Background of Introducing the GE

GE Definition

Currently, mainstream deep learning frameworks provide the eager execution mode and graph mode. In eager execution mode, each computational operation is executed immediately after it is delivered. In graph mode, all computational operations are constructed into a graph and then delivered and executed as a graph. Compared with the mode of delivering single computational operations in sequence, the graph mode has a global view of the graph and can effectively simplify and optimize computational graph operations more effectively, thereby achieving better execution performance.

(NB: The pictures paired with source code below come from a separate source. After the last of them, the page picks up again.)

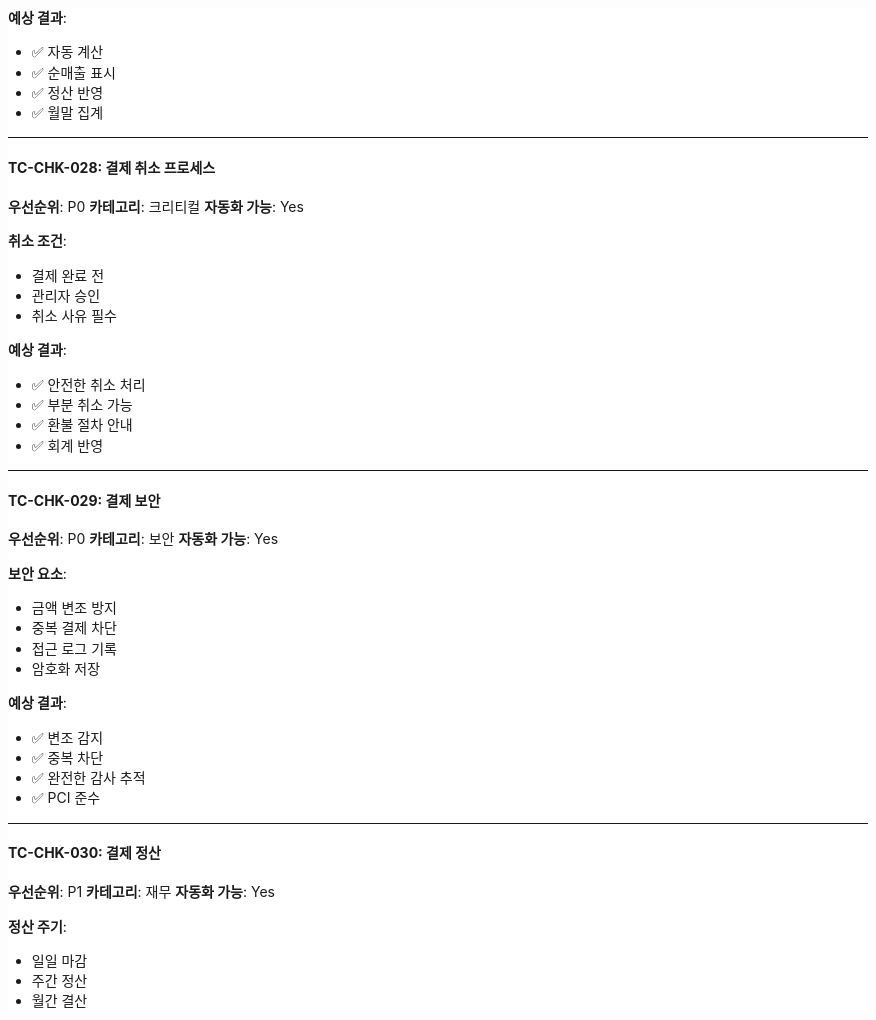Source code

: **예상 결과**:
- ✅ 자동 계산
- ✅ 순매출 표시
- ✅ 정산 반영
- ✅ 월말 집계

---

#### TC-CHK-028: 결제 취소 프로세스
**우선순위**: P0
**카테고리**: 크리티컬
**자동화 가능**: Yes

**취소 조건**:
- 결제 완료 전
- 관리자 승인
- 취소 사유 필수

**예상 결과**:
- ✅ 안전한 취소 처리
- ✅ 부분 취소 가능
- ✅ 환불 절차 안내
- ✅ 회계 반영

---

#### TC-CHK-029: 결제 보안
**우선순위**: P0
**카테고리**: 보안
**자동화 가능**: Yes

**보안 요소**:
- 금액 변조 방지
- 중복 결제 차단
- 접근 로그 기록
- 암호화 저장

**예상 결과**:
- ✅ 변조 감지
- ✅ 중복 차단
- ✅ 완전한 감사 추적
- ✅ PCI 준수

---

#### TC-CHK-030: 결제 정산
**우선순위**: P1
**카테고리**: 재무
**자동화 가능**: Yes

**정산 주기**:
- 일일 마감
- 주간 정산
- 월간 결산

The Graph Engine (GE) serves as the control center for build and executing computational graphs on the Ascend platform. Its key functionalities include graph build, graph build optimization, and graph execution control. With the GE capability, algorithm models of mainstream AI frameworks such as PyTorch, TensorFlow, MindSpore, and PaddlePaddle can be converted into computational graphs (Ascend graphs) represented by Ascend intermediate representation (Ascend IR). In addition, the GE graph build acceleration technologies significantly improve the execution efficiency of computational graphs on Ascend hardware. Additionally, GE provides unified graph development APIs and supports user-defined graph structures, helping users quickly deploy neural network services on Ascend hardware.

Figure 1 GE logical architecture

Open Capabilities of GE

  • For upper-layer AI framework interconnection and service deployment scenarios: GE provides unified graph development APIs to connect to upper-layer graph-based open frameworks. Currently, mainstream AI frameworks such as PyTorch (TorchAir graph mode), TensorFlow, MindSpore, and PaddlePaddle are supported. In addition, GE supports user-defined graph structures, helping users efficiently deploy neural network services on Ascend hardware.
  • For AI model graph build and execution optimization scenarios: GE opens graph build optimization and graph execution capabilities, and supports functions such as user-defined graph fusion, enabling you to customize high-performance graph solutions.